While Hannah Whitehead has been working at the University of Massachusetts Extension for four years, her journey to get here took her on a rich, life-building trek.
Whitehead was hired by UMass in 2018 as a honey bee extension educator. In that role, she offered workshops on beekeeping topics, wrote fact sheets, and conducted research on bee health. In July 2021, Whitehead joined the UMass vegetable extension team. Last summer, she visited regional farms to scout for insect pests, gave talks at grower meetings, and assisted with applied research projects. She also became part of the team that produces the Veg Notes newsletter. Subscribe here. This past winter, in addition to working on articles and talks, Whitehead conducted a pollination needs-assessment for vegetable and fruit growers and now uses those results to plan new programming on pollinator topics for 2022 and beyond.
When not at work, Whitehead is an outdoors enthusiast, connecting with nature, tending her community garden plot, hiking with her biologist husband, and fine-tuning her tree and bird identification skills.
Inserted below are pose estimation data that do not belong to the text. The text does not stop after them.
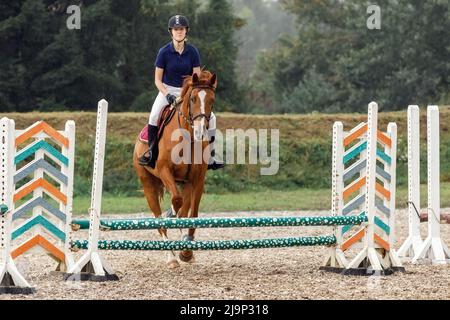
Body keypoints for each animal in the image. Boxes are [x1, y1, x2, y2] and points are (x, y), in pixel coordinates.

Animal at [133, 70, 217, 268]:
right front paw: (170, 213)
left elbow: (192, 214)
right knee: (159, 220)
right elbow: (176, 202)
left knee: (182, 212)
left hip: (184, 183)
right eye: (193, 99)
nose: (200, 132)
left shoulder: (197, 180)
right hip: (148, 185)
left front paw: (187, 252)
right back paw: (171, 257)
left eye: (212, 100)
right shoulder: (165, 171)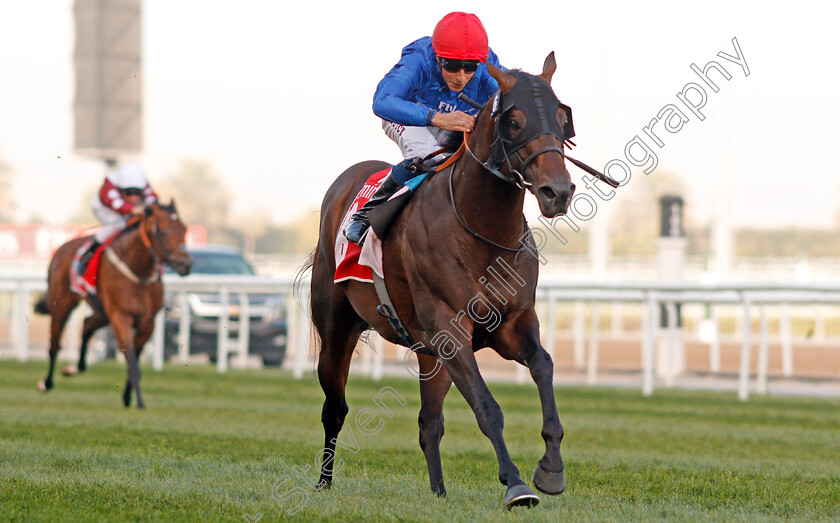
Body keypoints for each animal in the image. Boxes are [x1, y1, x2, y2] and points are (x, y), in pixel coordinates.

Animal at [34, 201, 192, 410]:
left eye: (184, 230)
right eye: (164, 232)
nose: (186, 265)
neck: (138, 269)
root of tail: (62, 247)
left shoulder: (147, 322)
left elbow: (135, 358)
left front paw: (128, 397)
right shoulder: (120, 317)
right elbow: (131, 359)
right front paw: (138, 401)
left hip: (102, 312)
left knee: (87, 325)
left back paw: (75, 368)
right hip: (62, 305)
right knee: (54, 344)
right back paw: (46, 383)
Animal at [308, 53, 576, 508]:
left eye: (562, 118)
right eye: (514, 121)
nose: (557, 191)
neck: (481, 228)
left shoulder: (511, 323)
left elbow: (543, 365)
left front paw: (551, 469)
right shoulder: (450, 327)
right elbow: (487, 407)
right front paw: (516, 483)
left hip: (431, 355)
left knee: (428, 423)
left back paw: (438, 492)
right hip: (336, 328)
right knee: (335, 408)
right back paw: (323, 484)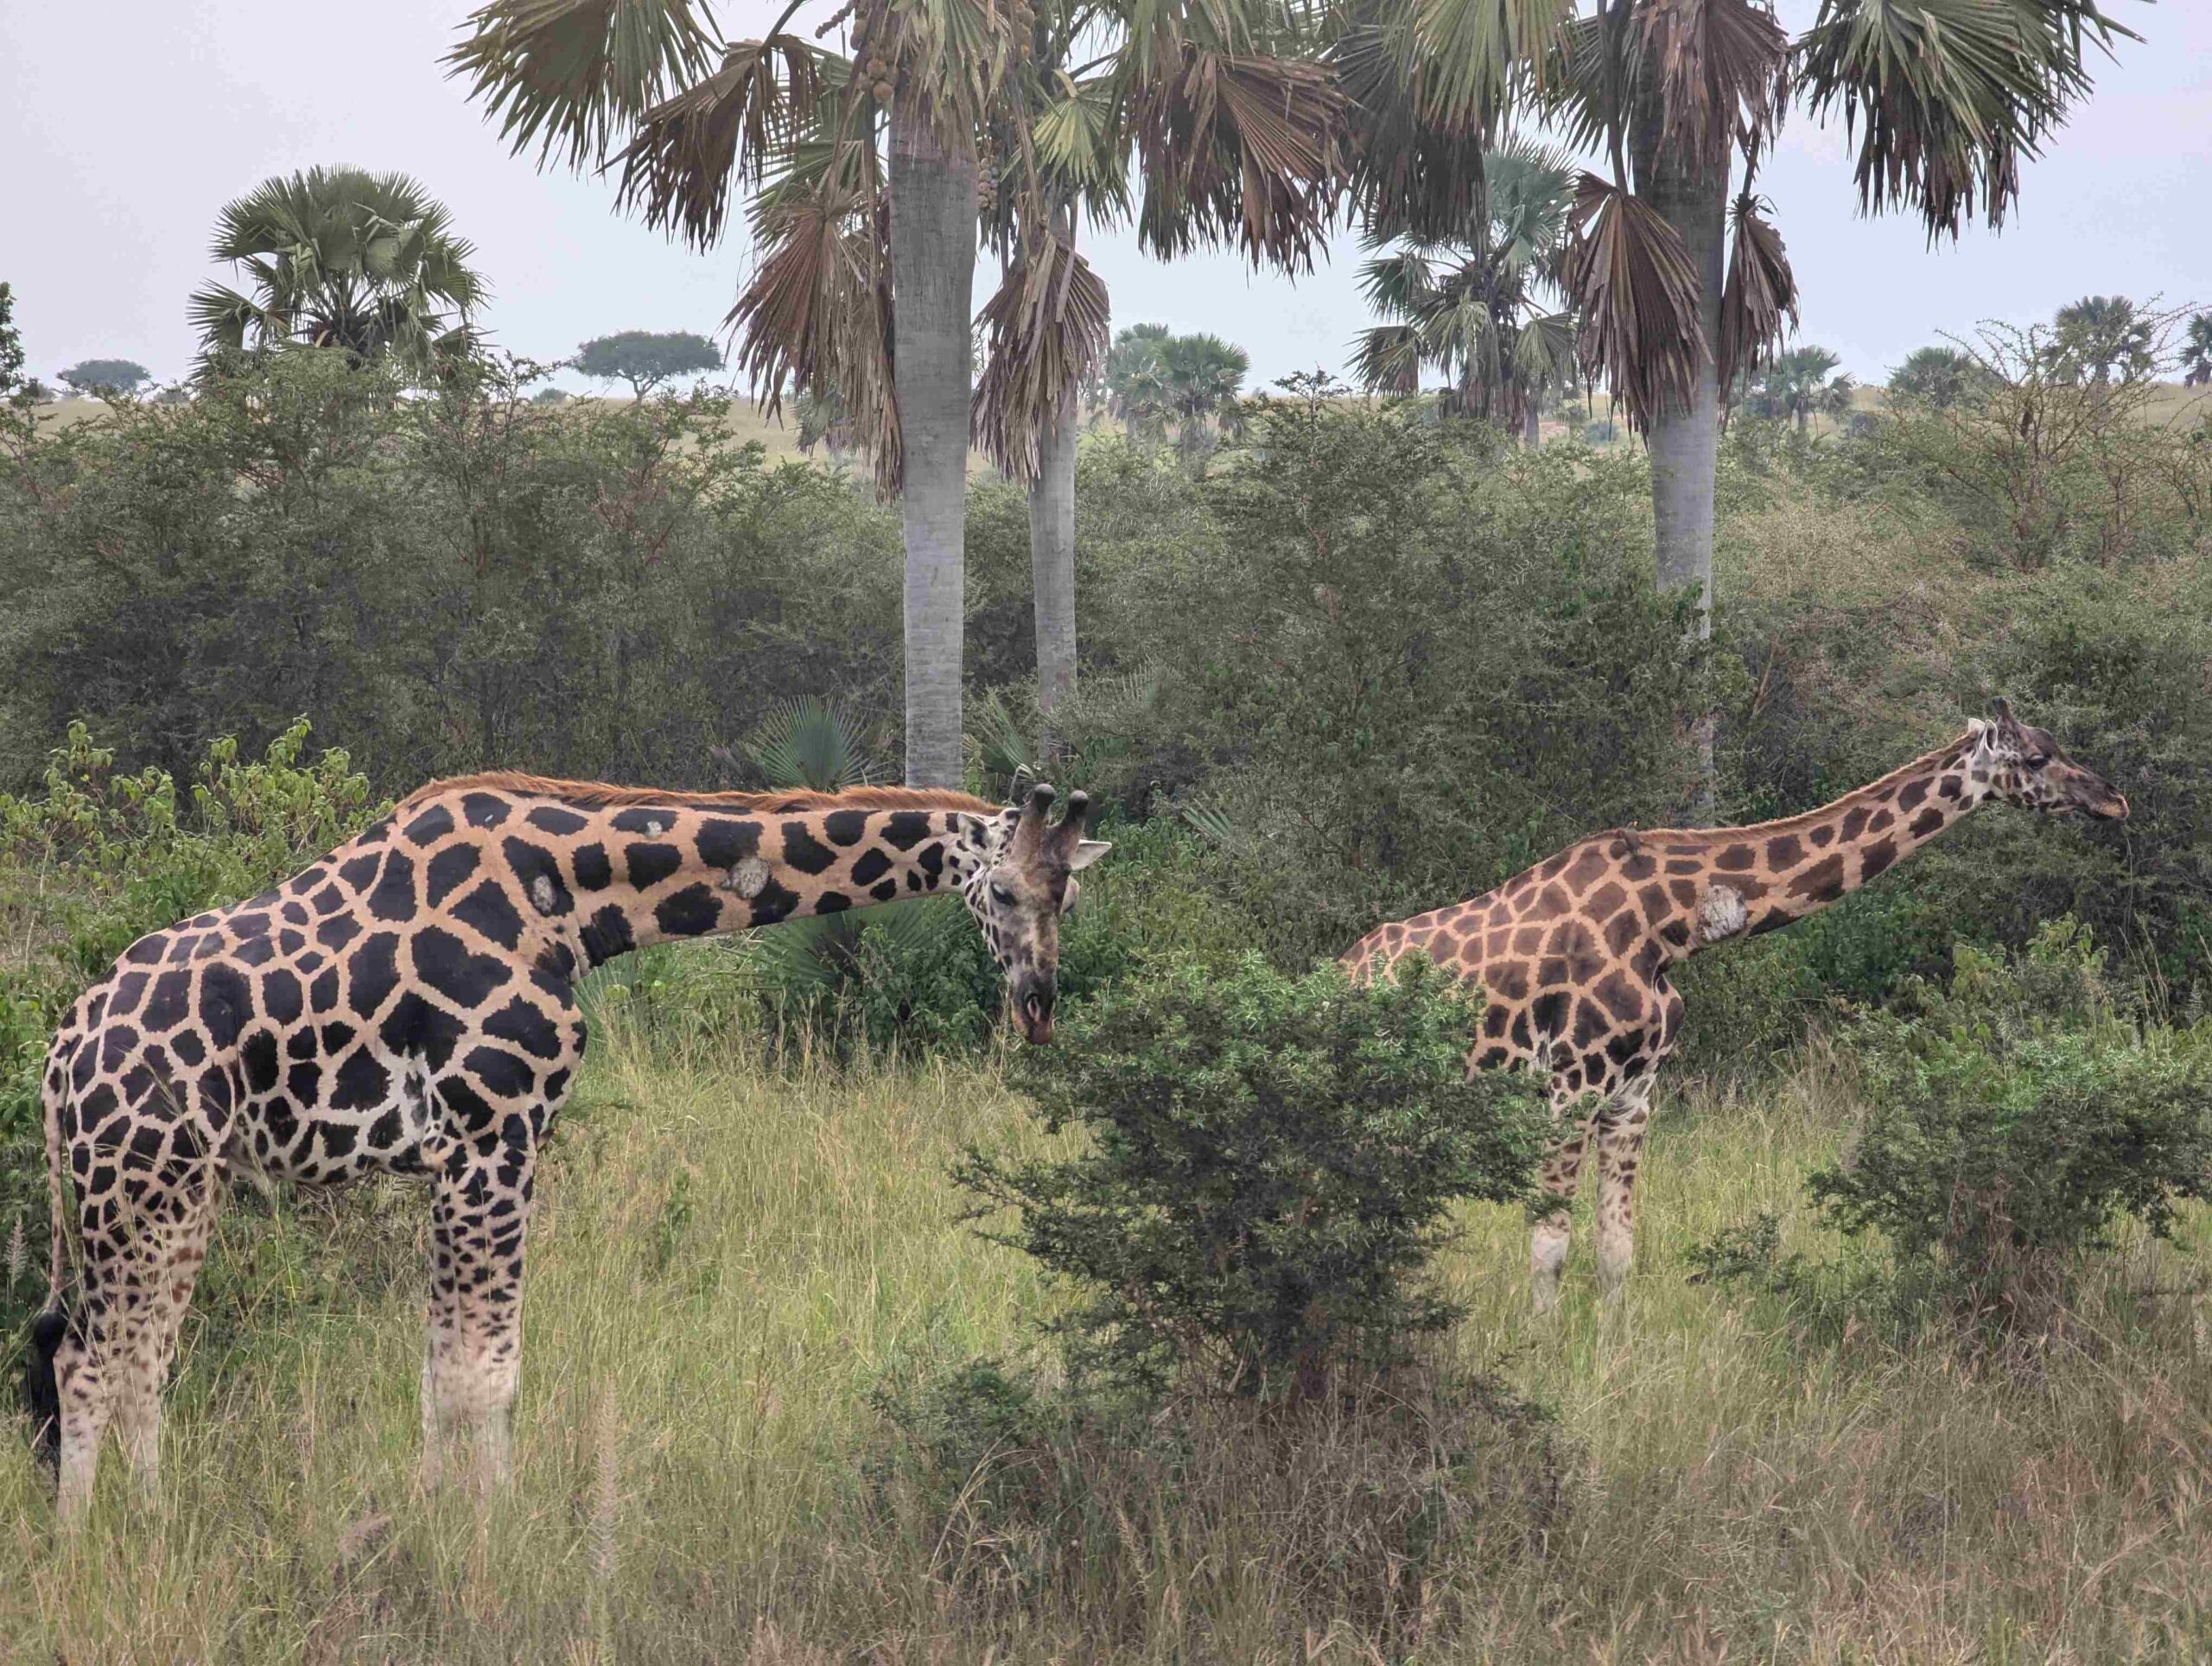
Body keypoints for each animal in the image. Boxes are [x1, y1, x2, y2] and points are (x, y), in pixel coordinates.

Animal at [26, 765, 1106, 1522]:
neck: (574, 902)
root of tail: (58, 1056)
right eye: (1003, 893)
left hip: (178, 1186)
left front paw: (434, 1511)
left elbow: (441, 1369)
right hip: (134, 1181)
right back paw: (88, 1544)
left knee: (140, 1361)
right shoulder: (495, 1134)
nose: (1039, 1005)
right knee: (91, 1360)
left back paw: (157, 1520)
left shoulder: (462, 1154)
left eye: (1067, 896)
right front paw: (494, 1532)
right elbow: (485, 1370)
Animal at [1336, 703, 2132, 1309]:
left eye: (2061, 746)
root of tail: (1341, 969)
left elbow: (1618, 1247)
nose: (2112, 798)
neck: (1670, 927)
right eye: (2035, 758)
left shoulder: (1633, 1094)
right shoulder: (1571, 1085)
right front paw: (1543, 1345)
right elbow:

Whitehead’s path to Extension has taken many twists and turns that has perfectly matched her wide-ranging interests. She grew up outside of Cleveland, Ohio, often going backpacking with friends and family in the Allegheny National Forest in western Pennsylvania. Whitehead majored in history at the University of Chicago, where she was fascinated by the industrial revolution and the way it changed the relationship between people, the built environment, and the natural world. One summer during college, she volunteered on a sheep dairy and fell in love with farming. This led to a cascade of related work opportunities in agriculture and Whitehead went on to study urban agriculture, during which time she was assigned to work on an urban garden in Chicago while collecting research data. She was then placed on a botanic garden-run farm located inside Cook County Bootcamp, a prison alternative for first-time non-violent non-sexual offenders. Working alongside both garden coordinators and inmates was a rewarding experience.
After college, Whitehead was eager to learn more about agriculture and the natural world. She spent a season working at an off-grid goat dairy in the high desert of southwest New Mexico and completed a natural building apprenticeship outside of Eugene, Oregon. Whitehead then returned to Northeast Ohio where she worked as a research assistant at Ohio State University while also managing an organic vegetable farm down the road. On the vegetable farm she helped care for several beehives and became fascinated with bee health and pollination. At the end of the season, Whitehead started a master’s program in Environmental Science at Ohio State, with a specialization in agroecosystem sciences. Her research focused on honey bee health and disease management. Throughout her graduate program, Whitehead worked closely with beekeeper groups, which led to an interest in agricultural outreach and extension.
With a master’s degree in hand, she found her way to two vegetable farms in central Vermont, spending the winter caring for calves on a dairy farm near Montpelier. From there, her path led south to UMass Extension where she is delighted to have joined the Extension team!